Some of those measures included setting up check points on access roads to First Nation communities to limit entry to residents and essential services and imposing curfews.
Adam says the blame for the spread of the disease lies with young oilsand workers who travel in and out of the RMWB; who do not declare if they are COVID-positive before they start their shifts; and who at this point are not eligible for vaccinations because they are younger than the provincial cut-off of 40 years of age.
Adam believes that the nine COVID-positive cases in the First Nations in the region are because members contracted the disease in Fort McMurray.
“That’s an alarming rate when they start coming back to the community with positive results. The spread becomes very concerning for us because if we start getting the virus and there’s no medical facilities to be put up or where they can go to, being refused medical attention, well then you can honestly say that we’re here to fight and fend for ourselves,” said Adam.
The Indigenous communities and RMWB are calling for the province to take a number of measures, including establishing a mass vaccination program that targets everyone from age 18 and up; restricting business to essential services; and restricting entry to hamlets to residents and essential services only, including flights to Fort Chipewyan.

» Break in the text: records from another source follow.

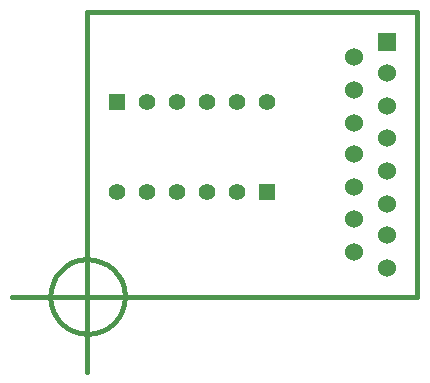
<source format=gtl>
G04 (created by PCBNEW-RS274X (2012-01-19 BZR 3256)-stable) date 07/08/2012 22:35:22*
G01*
G70*
G90*
%MOIN*%
G04 Gerber Fmt 3.4, Leading zero omitted, Abs format*
%FSLAX34Y34*%
G04 APERTURE LIST*
%ADD10C,0.006000*%
%ADD11C,0.015000*%
%ADD12R,0.060000X0.060000*%
%ADD13C,0.060000*%
%ADD14R,0.055000X0.055000*%
%ADD15C,0.055000*%
G04 APERTURE END LIST*
G54D10*
G54D11*
X31250Y-24500D02*
X31226Y-24742D01*
X31155Y-24976D01*
X31041Y-25191D01*
X30886Y-25380D01*
X30698Y-25536D01*
X30484Y-25652D01*
X30251Y-25724D01*
X30008Y-25749D01*
X29766Y-25727D01*
X29532Y-25658D01*
X29316Y-25545D01*
X29126Y-25393D01*
X28969Y-25206D01*
X28852Y-24992D01*
X28778Y-24759D01*
X28751Y-24517D01*
X28771Y-24275D01*
X28838Y-24040D01*
X28950Y-23823D01*
X29101Y-23632D01*
X29287Y-23474D01*
X29500Y-23355D01*
X29732Y-23280D01*
X29974Y-23251D01*
X30217Y-23269D01*
X30452Y-23335D01*
X30669Y-23445D01*
X30862Y-23595D01*
X31021Y-23780D01*
X31141Y-23992D01*
X31218Y-24224D01*
X31249Y-24466D01*
X31250Y-24500D01*
X27500Y-24500D02*
X32500Y-24500D01*
X30000Y-22000D02*
X30000Y-27000D01*
X30000Y-15000D02*
X40000Y-15000D01*
X40000Y-15000D02*
X41000Y-15000D01*
X41000Y-15000D02*
X41000Y-24500D01*
X41000Y-24500D02*
X40000Y-24500D01*
X30000Y-24500D02*
X30000Y-15000D01*
X40000Y-24500D02*
X30000Y-24500D01*
G54D12*
X40000Y-16000D03*
G54D13*
X40000Y-17050D03*
X40000Y-18150D03*
X40000Y-19200D03*
X40000Y-20300D03*
X40000Y-21400D03*
X40000Y-22450D03*
X40000Y-23550D03*
X38900Y-16500D03*
X38900Y-17600D03*
X38900Y-18700D03*
X38900Y-19750D03*
X38900Y-20850D03*
X38900Y-21900D03*
X38900Y-23000D03*
G54D14*
X36000Y-21000D03*
G54D15*
X35000Y-21000D03*
X34000Y-21000D03*
X33000Y-21000D03*
X32000Y-21000D03*
X31000Y-21000D03*
G54D14*
X31000Y-18000D03*
G54D15*
X32000Y-18000D03*
X33000Y-18000D03*
X34000Y-18000D03*
X35000Y-18000D03*
X36000Y-18000D03*
M02*

</source>
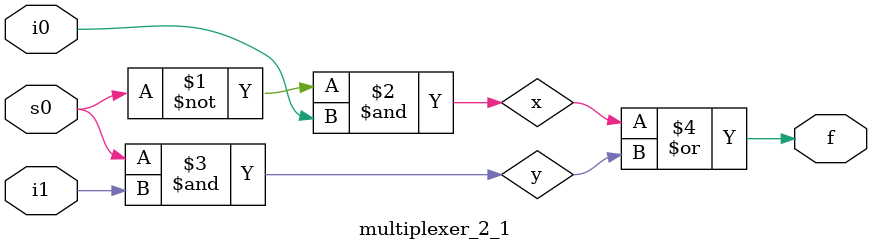
<source format=v>

module multiplexer_2_1(i0,i1,s0,f);

// ---------- Port Declaration ---------- \\
  
  input i0,i1; // input
  input s0; // input
  output f; // output

// ---------- Internal Wires ---------- \\
  
  wire x,y; 

// ---------- Implementation ---------- \\
 
  and and_1(x,~s0,i0); //1st AND gate output
  and and_2(y,s0,i1); //2nd AND gate ouput
  or or_0(f,x,y); //both AND gate output is given to OR gate for final output

endmodule

</source>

However, Adam says another early morning conversation Wednesday, this one with provincial ministers Tyler Shandro (Health) and Rick Wilson (Indigenous Relations) and Chief Medical Officer of Health Deena Hinshaw resulted in no commitment from the province for action.
Because of that, the 11 Indigenous communities late this afternoon instructed their citizens to pull their children from the Northland School Division. Adam said NSD told him that the division’s request to Education Minister Adriana LaGrange to move classes online had been denied. He also said that he has been assured by NSD that the children can continue to learn online.
The Alberta government is “putting the whole community at risk. They’re putting the kids at risk. They’re doing everything wrong. What’s wrong with this government? I don’t know,” said Adam.
The lack of movement by the province doesn’t surprise Assembly of First Nations Alberta Regional Chief Marlene Poitras, who called Kenney out for his statement and received no response from him.
“I know that Kenney is not in a mood to impose more restrictions, which is really unfortunate. There’s so many people that are suffering and he needs to take it seriously,” said Poitras.
As far as Adam is concerned the government is “putting profit over people.”
Adam says First Nations have asked Indigenous Services Canada to help with a mass roll out of vaccines in the region, as well as to establish a field hospital in Fort McMurray.
“It’s got to be a multi-pronged approach and we need, obviously, the province at the table,” said Miller.
“As Chief Adam has highlighted himself, people aren’t safe until everyone is vaccinated. So we will be working with the provincial health authority and local health authority in Wood Buffalo to see how we can help.”
Miller says discussions are “ongoing.”
In a tweet this afternoon, Shandro announced that Alberta will “redirect all doses of the Janssen vaccine, as supply allows” to RMWB and Banff. Banff’s per capita infection rate is second only to RMWB. Alberta is expected to receive about 30,000 doses soon. Shandro also tweeted the eligibility age for the Janssen and AstraZeneca will be lowered to 30-plus in these communities and the Moderna vaccine will be lowered to 30-plus in adjacent Indigenous communities.
The Janssen vaccine requires one dose only.